We are located at the edge of the Galactic disk, and see our Galaxy as a hazy band of light made of countless stars in the night sky. Looking for extragalactic objects like quasars through this band of light is so hard that this region has long been called the “Zone of Avoidance” for extragalactic astronomy. But now, a new research program makes it hard for quasars to hide themselves behind the Galactic plane.
An international research team led by astronomers from Peking University has identified 204 quasars behind the Galactic plane, 191 of which are new discoveries, using five optical telescopes in China, USA, and Australia. The new research, recently published in the Astrophysical Journal Supplement Series (ApJS), marks the successful lift-off of the spectroscopic observation campaign, after releasing the candidate catalog of quasars behind the Galactic plane with more than 160,000 sources previously selected by this team.
Figure 1. The sky distribution of the 204 identified quasars behind the Galactic plane (red squares) in Galactic coordinates. The density map of known quasars is shown in the background.
Quasars are luminous active galaxies with supermassive black holes at their centers, which releases huge amounts of energy through accreting surrounding materials. Quasars are probes of the distant universe and are keys to understand the formation and evolution of the supermassive black holes. Over the past few decades, great progress has been made in quasar surveys, yet the sky coverages of them are mainly limited to high Galactic latitude. By the end of 2021, nearly 830,000 quasars are found in the literature, while fewer than 6,000 of them (< 1%) are located in |b| < 20° (the Galactic plane; 34% of the entire sky), and fewer than 300 of them are located in |b| < 10°.
Despite the deficit of quasars behind the Galactic plane (GPQs), such quasars are of special interest to us due to their locations in the celestial sphere. “If we want to study the stars of the Milky Way disk, we need accurate measurements on their positions and motions from astrometric probes such as Gaia of the European Space Agency. To achieve that, astronomers use quasars to build the celestial reference frame, because quasars are so distant from us that they show almost no apparent motions on the sky,” said Yuming Fu, the first author of the new research, and a postdoctoral researcher from the Kavli Institute for Astronomy and Astrophysics (KIAA) at Peking University.
“The Gaia mission has produced great data. However, we can barely determine the systematic errors of Gaia astrometry in the middle of the Galactic plane, just because we lack quasars there,” said Xue-Bing Wu, corresponding author of the new research and Professor from Department of Astronomy and KIAA at Peking University. “A large sample of GPQs is crucial to a better astrometric reference frame and a better understanding of the structures and kinematics of the Milky Way.

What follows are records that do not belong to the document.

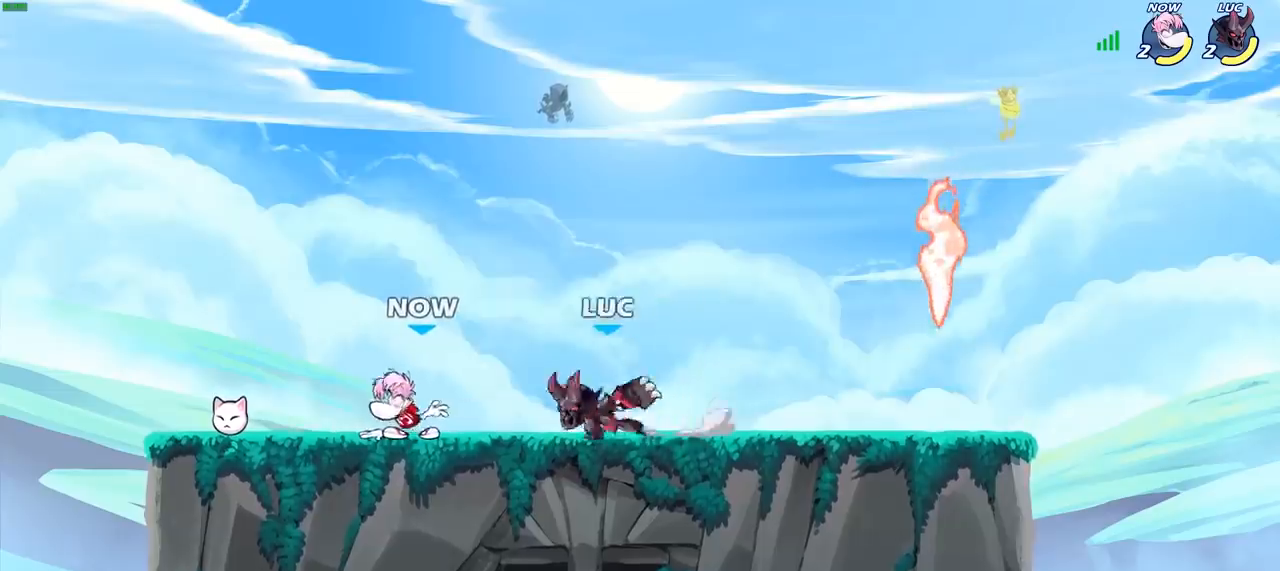
{"buttons": [], "left_stick": "center", "right_stick": "center", "events": [[267, "left_stick", "center"]]}
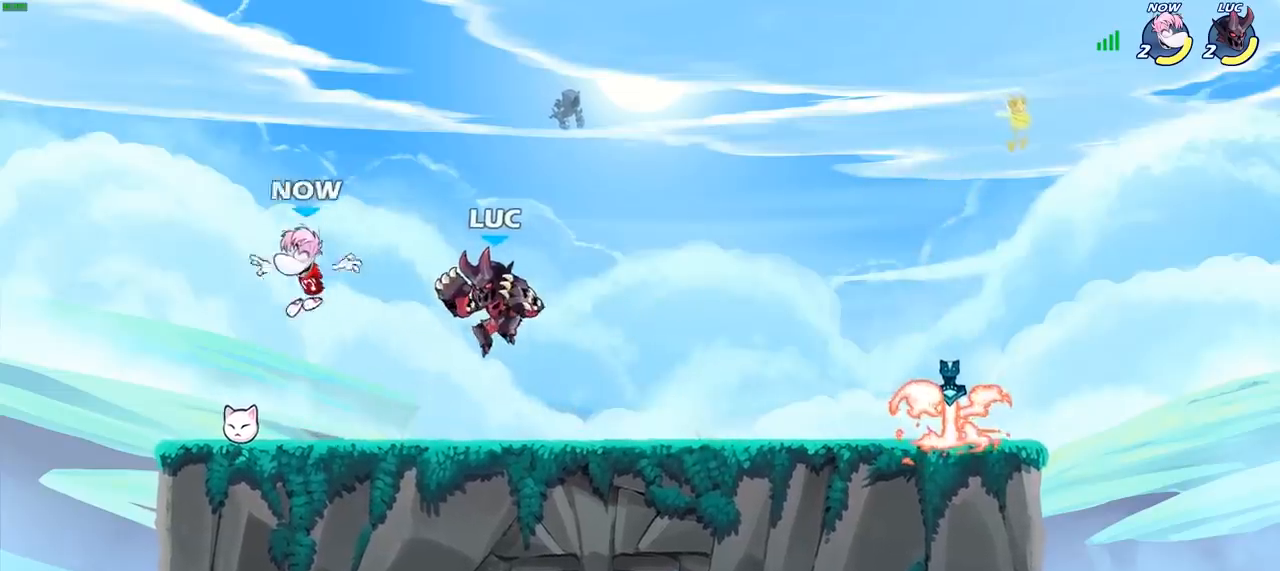
{"buttons": [], "left_stick": "left", "right_stick": "center", "events": [[50, "left_stick", "left"], [100, "SQUARE", "down"], [217, "SQUARE", "up"]]}
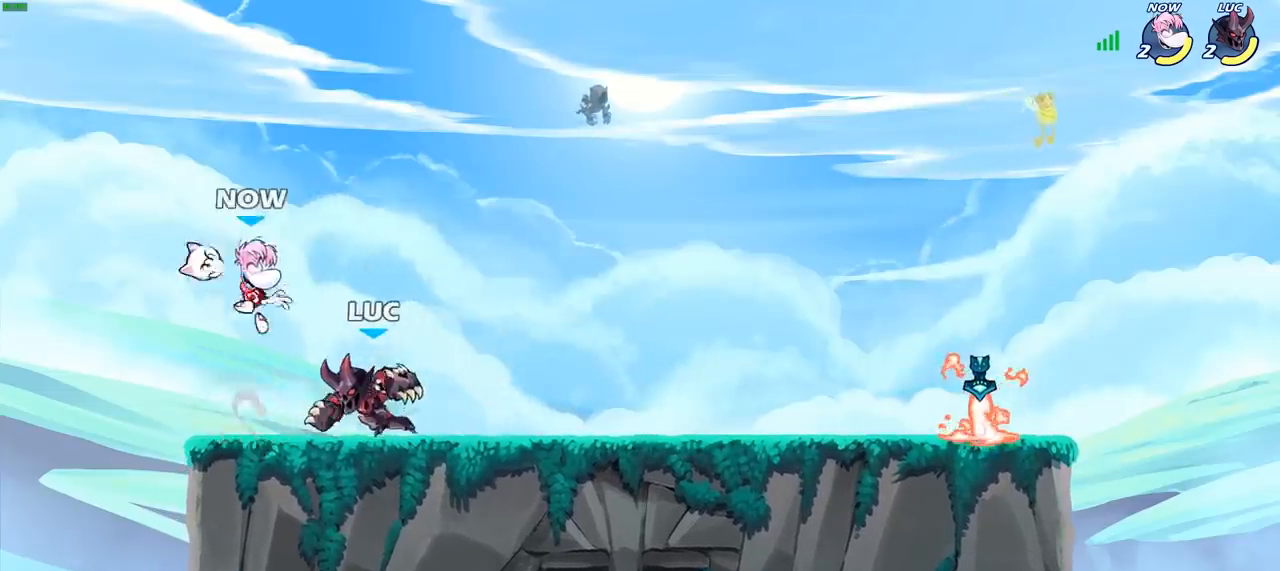
{"buttons": ["R2"], "left_stick": "center", "right_stick": "center", "events": [[167, "left_stick", "right"], [300, "R2", "down"], [383, "left_stick", "center"]]}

Also, GPQs can probe the gas in the Galactic disk and provide a unique way of measuring Galactic extinctions.”
Finding GPQs is very difficult due to severe dust extinctions and reddening, as well as the crowded stellar fields in the Galactic plane. Existing selection methods for quasars developed using high Galactic latitude data cannot be applied to the Galactic plane directly, because the photometric data obtained from high Galactic latitude regions and the Galactic plane follow different probability distributions.

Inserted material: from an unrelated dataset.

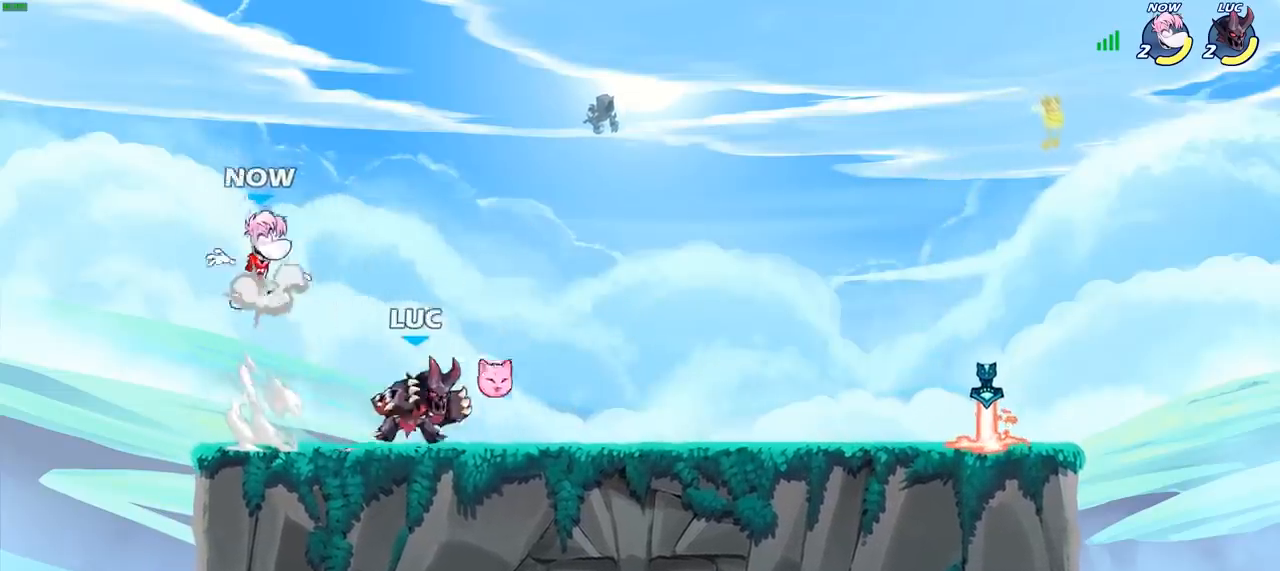
{"buttons": ["R2"], "left_stick": "right", "right_stick": "center", "events": [[17, "R2", "up"], [17, "left_stick", "left"], [67, "R2", "down"], [250, "left_stick", "up-left"], [283, "R2", "up"], [400, "left_stick", "right"], [483, "R2", "down"]]}
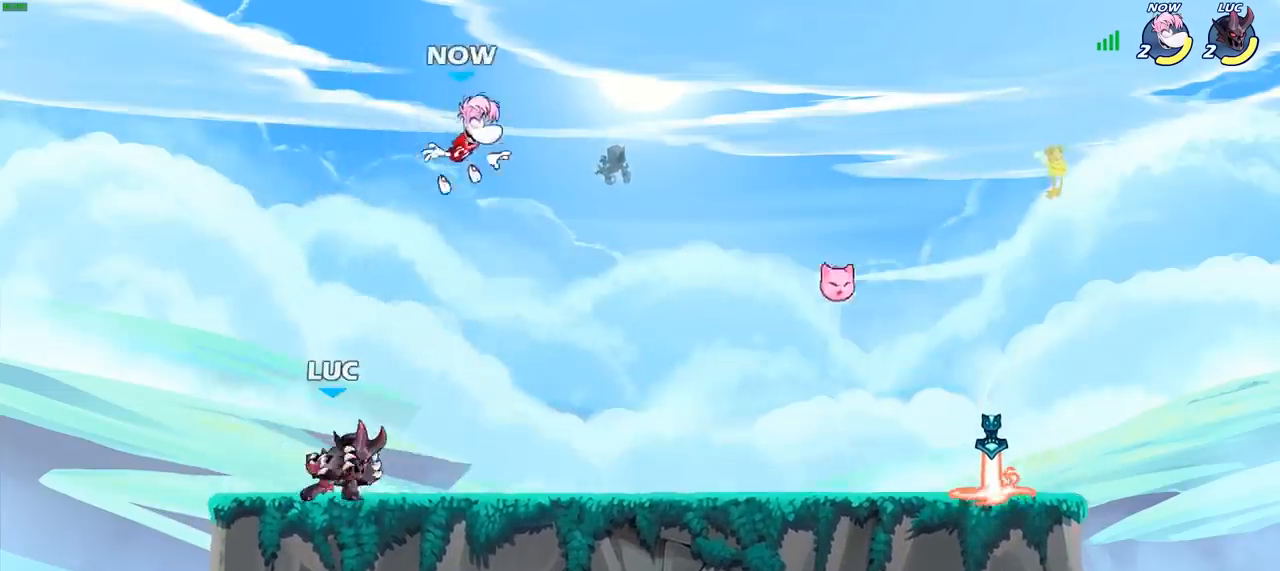
{"buttons": [], "left_stick": "right", "right_stick": "center", "events": [[133, "R2", "up"], [250, "SQUARE", "down"], [350, "SQUARE", "up"]]}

To alleviate such data set shift problem for quasar candidate selection, the research team led by Dr. Yuming Fu and Prof. Xue-Bing Wu has developed a transfer learning method for quasar selections, which reduces the difference of features(e.g. colors, magnitudes) between the training data and test data, and makes machine learning algorithm applicable to the classifications. To further remove stellar contaminants from the GPQ candidates, the team has also developed an additional method based on Gaia proper motions, which uses a cut on the “probability density of zero proper motion” to select quasar candidates. By applying these selection methods to the Galactic plane, they have obtained a reliable GPQ candidate catalog with 160,946 sources located at |b| ≤ 20° in Pan-STARRS-AllWISE footprint (Paper I).
The team has been identifying GPQ candidates since 2018 with the 2.16 m Telescope (XLT; Xinglong, NAOC), the 2.4 m Telescope (LJT; Lijiang, YNAO), the 200 inch Hale Telescope (P200; Palomar), the ANU 2.3 m Telescope (ANU23; Siding Spring), and the McGraw-Hill 1.3 m Telescope (MDM13; MDM Observatory). Among 243 candidates that have been observed, 204 sources (84%) are successfully identified as quasars (see Figure 2 for a few examples). This new GPQ sample covers a wide redshift range from 0.069 to 4.487. In comparison to a genuine quasar sample from the Sloan Digital Sky Survey (SDSS DR7Q), this GPQ sample has a higher average black hole mass, because intrinsically brighter quasars are more likely to be found in the Galactic plane (Figure 3).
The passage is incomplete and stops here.